As SHADOW OF THE BATGIRL begins, young teen Cassandra Cain is living on the streets, trying to escape the clutches of her villainous father. She makes friends with a restaurant owner, a librarian, and a high school student, but she's skittish about human contact. She's afraid of unleashing the violence within herself and killing someone. While her father closes in on the people she cares about, Cassandra waits for the costumed hero Batgirl to return to Gotham after years away. But what if Cassandra has to break her vow and save her friends herself?

Is it any good?

Some superheroes have a hidden softer side, and this tenderhearted origin story values character growth above martial arts fistfights. In Shadow of the Batgirl, Cassandra may seem waif-like, but writer Sarah Kuhn and illustrator Nicole Goux imbue her with an iron will, so that she struggles never to resort to the kind of violence her father trained her to wield. Goux's art is expressive and clear in its storytelling. The narrative is more contemplative than action-packed, which may appeal to readers weary of superhero slugfests. Filled with strong female characters -- some of Asian descent -- the book offers an intriguing alternative to the usual male-dominated comics story.

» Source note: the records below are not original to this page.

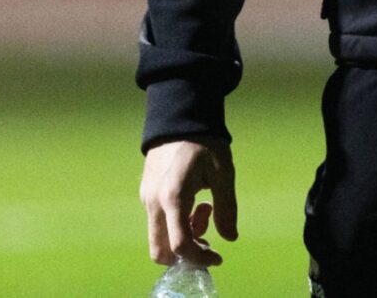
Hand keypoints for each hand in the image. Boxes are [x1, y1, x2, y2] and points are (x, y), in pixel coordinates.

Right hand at [141, 136, 237, 266]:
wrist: (180, 118)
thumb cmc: (205, 142)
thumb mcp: (223, 172)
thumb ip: (226, 207)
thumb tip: (230, 238)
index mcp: (174, 196)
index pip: (180, 245)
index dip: (199, 258)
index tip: (217, 255)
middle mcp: (154, 201)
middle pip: (161, 251)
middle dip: (186, 252)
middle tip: (208, 232)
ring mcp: (147, 198)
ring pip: (160, 237)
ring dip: (183, 235)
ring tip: (204, 208)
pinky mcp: (146, 194)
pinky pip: (158, 222)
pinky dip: (176, 223)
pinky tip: (194, 201)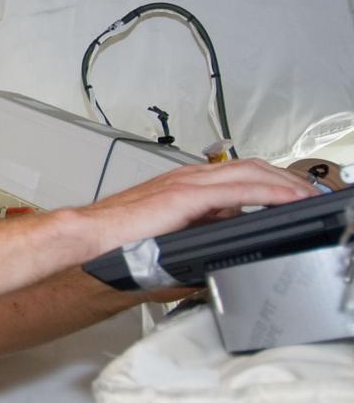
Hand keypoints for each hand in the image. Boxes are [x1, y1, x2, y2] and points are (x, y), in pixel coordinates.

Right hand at [82, 158, 316, 255]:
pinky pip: (239, 190)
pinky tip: (286, 201)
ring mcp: (188, 183)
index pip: (238, 172)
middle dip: (286, 177)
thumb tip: (223, 233)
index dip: (271, 180)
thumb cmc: (118, 237)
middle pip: (251, 166)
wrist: (91, 235)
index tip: (294, 193)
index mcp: (184, 183)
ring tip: (307, 196)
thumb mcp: (169, 230)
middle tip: (310, 193)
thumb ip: (196, 226)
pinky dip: (269, 193)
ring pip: (250, 172)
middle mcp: (188, 176)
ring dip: (284, 183)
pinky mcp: (187, 197)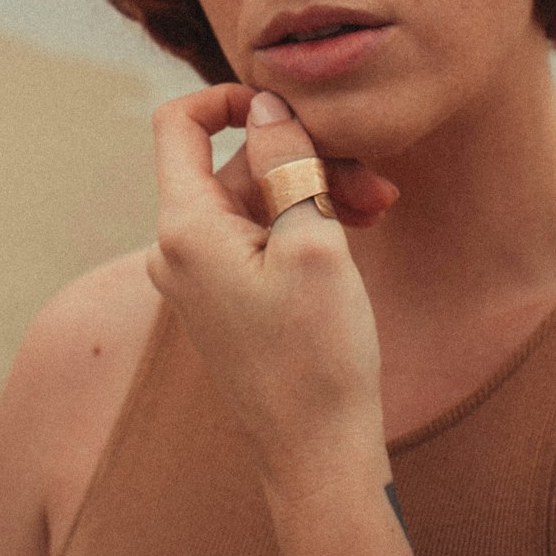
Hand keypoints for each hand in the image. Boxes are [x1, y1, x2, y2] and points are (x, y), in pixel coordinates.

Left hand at [147, 85, 395, 495]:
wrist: (318, 457)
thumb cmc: (317, 355)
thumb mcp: (313, 242)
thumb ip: (286, 162)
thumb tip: (265, 104)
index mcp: (185, 228)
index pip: (178, 123)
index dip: (230, 98)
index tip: (290, 107)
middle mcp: (178, 248)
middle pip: (234, 163)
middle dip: (304, 159)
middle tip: (375, 183)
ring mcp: (199, 275)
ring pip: (255, 198)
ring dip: (314, 192)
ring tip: (378, 210)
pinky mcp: (224, 296)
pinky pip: (258, 234)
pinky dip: (303, 222)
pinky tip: (356, 230)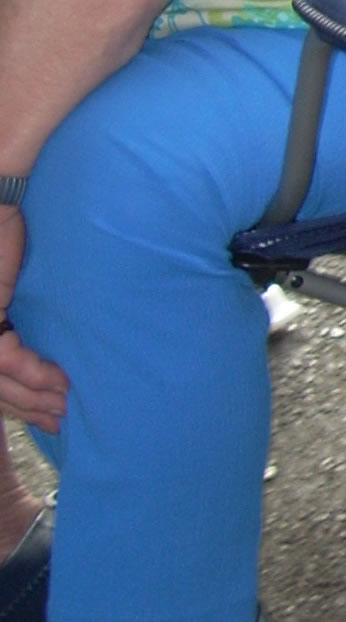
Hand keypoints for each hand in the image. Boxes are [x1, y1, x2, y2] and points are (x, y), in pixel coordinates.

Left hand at [0, 206, 65, 434]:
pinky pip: (5, 357)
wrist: (0, 202)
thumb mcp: (16, 289)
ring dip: (32, 396)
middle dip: (26, 406)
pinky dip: (33, 372)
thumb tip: (48, 355)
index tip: (47, 417)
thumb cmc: (9, 235)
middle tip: (59, 419)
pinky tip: (58, 380)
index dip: (16, 401)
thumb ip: (21, 322)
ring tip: (63, 405)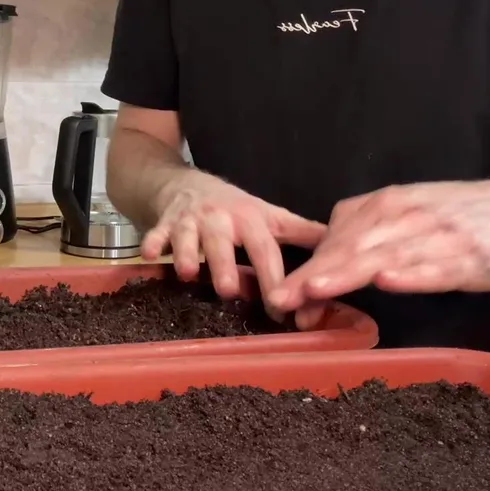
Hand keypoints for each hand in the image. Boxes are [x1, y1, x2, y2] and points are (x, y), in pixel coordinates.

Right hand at [143, 170, 329, 324]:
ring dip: (186, 254)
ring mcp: (190, 219)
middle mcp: (221, 218)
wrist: (183, 183)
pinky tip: (148, 256)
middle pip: (225, 243)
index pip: (266, 250)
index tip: (282, 307)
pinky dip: (151, 242)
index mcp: (251, 219)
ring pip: (188, 237)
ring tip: (186, 274)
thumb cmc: (231, 206)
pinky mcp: (165, 221)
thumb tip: (341, 245)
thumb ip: (300, 232)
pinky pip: (156, 232)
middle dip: (225, 265)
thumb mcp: (267, 214)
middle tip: (230, 291)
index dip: (274, 277)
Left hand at [268, 178, 489, 311]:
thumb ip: (366, 232)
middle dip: (313, 276)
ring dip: (347, 272)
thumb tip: (324, 261)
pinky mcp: (469, 257)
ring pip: (384, 256)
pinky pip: (435, 266)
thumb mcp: (406, 210)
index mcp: (385, 205)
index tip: (281, 298)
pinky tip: (388, 281)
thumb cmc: (460, 215)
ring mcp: (437, 236)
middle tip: (281, 301)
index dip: (308, 270)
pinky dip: (411, 274)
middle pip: (350, 249)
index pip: (336, 239)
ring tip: (315, 289)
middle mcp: (405, 216)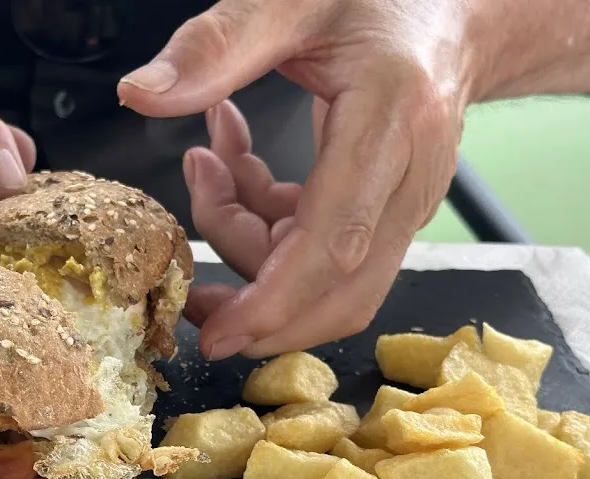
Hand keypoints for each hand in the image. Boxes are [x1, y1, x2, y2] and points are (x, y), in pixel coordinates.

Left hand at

Talk to your kids about ...

  • Families can talk about how Shadow of the Batgirl uses the conventions of superhero stories to tell its story of teen self-discovery. Why are superheroes so popular in various media? What do they offer readers that other genres do not?

  • Cassandra expects other people to treat her badly. How can teens feel more positive about themselves and the people around them? What causes someone to be mistrustful?

  • What does it mean to be a hero? Are there different types?